Gli espatriati raccontano di una nazione ostile nei confronti degli stranieri: è così? L'esperienza di Diccon Bewes, autore di bestseller
ZURIGO - Imparare a salutare correttamente, arrivare puntuali agli appuntamenti e non gettare il vetro dopo le 20 del sabato. Sono alcune delle regole fondamentali per integrarsi nella cultura svizzera. Lo sa bene Diccon Bewes, 57 anni di origini britanniche, autore dei bestseller "Swiss Watching" e "How to be Swiss". Vive in Svizzera da quasi 20 anni e da quattro possiede anche il passaporto rosso crociato. In un'intervista alla SonntagsZeitung si è fatto portavoce di come gli stranieri vedono e vivono la cultura elvetica, raccontando perplessità e pregi del nostro Paese, con un pizzico di ironia.
Prima di tutto imparare a salutare - Quando arrivò in Svizzera vent'anni fa, una delle prime differenze che notò rispetto alla Gran Bretagna, è la cultura del salutare. «Per esempio, se arrivi in ritardo a un aperitivo o a una festa, quando ci sono già 20 persone, devi presentarti a tutti individualmente, stabilendo un buon contatto visivo». Ben diverso rispetto all'Inghilterra dove «si dice semplicemente "Hello everyone!"». O ancora: in passeggiata nei paesini o facendo escursioni «quando qualcuno ci viene incontro, nonostante non si conosca affatto, si dice 'Grüezi'. Usanza che esiste anche in ascensore e sull'autobus. A volte - dice - gli stranieri pensano che gli svizzeri siano un po' bizzarri per via cultura del 'Grüezi'».
Molte formalità - Per lui, inoltre, la distinzione linguistica tra "Sie" e "du" rende tutto più complicato, rispetto alla sua lingua nativa, dove il tu coincide con il voi. «Addirittura a Berna, si usa anche l'"Ihr"», commenta. Sul treno, poi, «quando sono seduto da solo in uno scompartimento per quattro persone, mi chiedono se il posto sia libero, prima di sedersi. A volte rispondo: "Non c'è nessuna persona invisibile seduta qui!", per scherzare. Se in Inghilterra facessi la stessa domanda, mi prenderebbero per pazzo».
Non si butta il vetro di domenica - Tra le tante questioni che colpiscono gli stranieri ci sono poi le chiusure domenicali dei negozi e le regole sullo smaltimento del vetro. Una delle prime domeniche in cui si trovava in Svizzera, aveva malauguratamente deciso di portare le bottiglie di vetro al centro di raccolta. Gettò la prima, la seconda, la terza. «A quel punto - racconta - una signora uscì sul suo balcone urlando: "È domenica, non è permesso!"». Aveva infatti ignorato il cartello che lo indicava. «Da allora ho capito: si può salvare il mondo, ma solo dal lunedì al sabato. E solo fino alle 20», ironizza.

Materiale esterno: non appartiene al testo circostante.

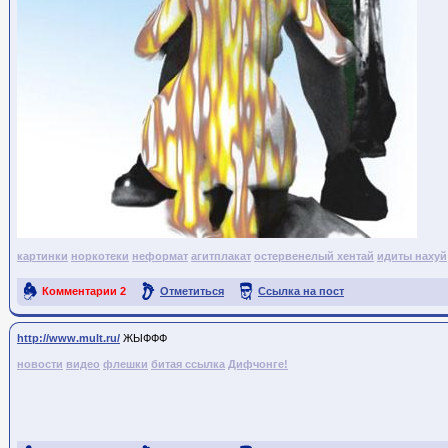
картинки
норкотеки
неформат
агитплакат
остервенелый хентай
идиты нахуй
Комментарии
2
Отметиться
Ссылка на пост
http://www.mult.ru/
ЖЫФФФ
новости
видео
флешки
битая ссылка
Дифчонге!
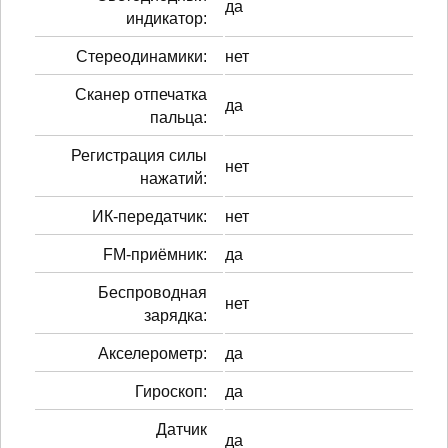
да
индикатор:
Стереодинамики:
нет
Сканер отпечатка
да
пальца:
Регистрация силы
нет
нажатий:
ИК-передатчик:
нет
FM-приёмник:
да
Беспроводная
нет
зарядка:
Акселерометр:
да
Гироскоп:
да
Датчик
да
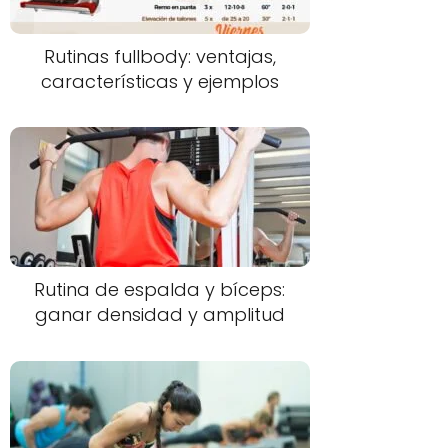
Rutinas fullbody: ventajas,
características y ejemplos
Rutina de espalda y bíceps:
ganar densidad y amplitud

Svizzeri lenti e rigidi - Secondo Bewes gli svizzeri però non sono molto spontanei. Se riceve un messaggio da parte di qualcuno in cui gli chiede se oggi ha voglia di andare al cinema, di solito il mittente è un amico straniero. Ma se gli viene chiesto: "Vuoi venire a pranzo il 10 novembre?" ed è luglio, allora quasi certamente è uno svizzero.
Svizzeri scortesi? - Spesso nei sondaggi condotti sulle diverse piattaforme, gli expats si lamentano della freddezza e della scortesia degli svizzeri. Secondo Bewes questo atteggiamento è dovuto al fatto che molti degli stranieri non si sforzino di imparare nemmeno una delle lingue nazionali, dunque «vivono nella loro bolla senza svizzeri. Ma l'integrazione - prosegue - non funziona senza competenze linguistiche». Pur comprendendo la riluttanza degli espatriati - poiché a volte rimangono in Sivzzera solo due o tre anni e sul posto di lavoro parlano inglese -, «se entrano in una panetteria e parlano inglese senza porsi il problema, è semplicemente maleducazione».
Dal cuore tenero - Bewes, anche se scherza sui luoghi comuni degli svizzeri, è un vero fan della Confederazione Elvetica. «Qui quasi tutti rispettano le regole e questo permette al Paese di funzionare bene. Nei negozi quasi nessuno ruba, i treni sono puntuali. È vero, all'apparenza gli svizzeri sembrano un popolo ostile, ma per fare amicizia ci vuole semplicemente tempo e perseveranza». Li paragona poi a un frutto: «Dico sempre che gli svizzeri sono come le noci di cocco: hanno un guscio duro, ma dentro sono meravigliosamente buoni».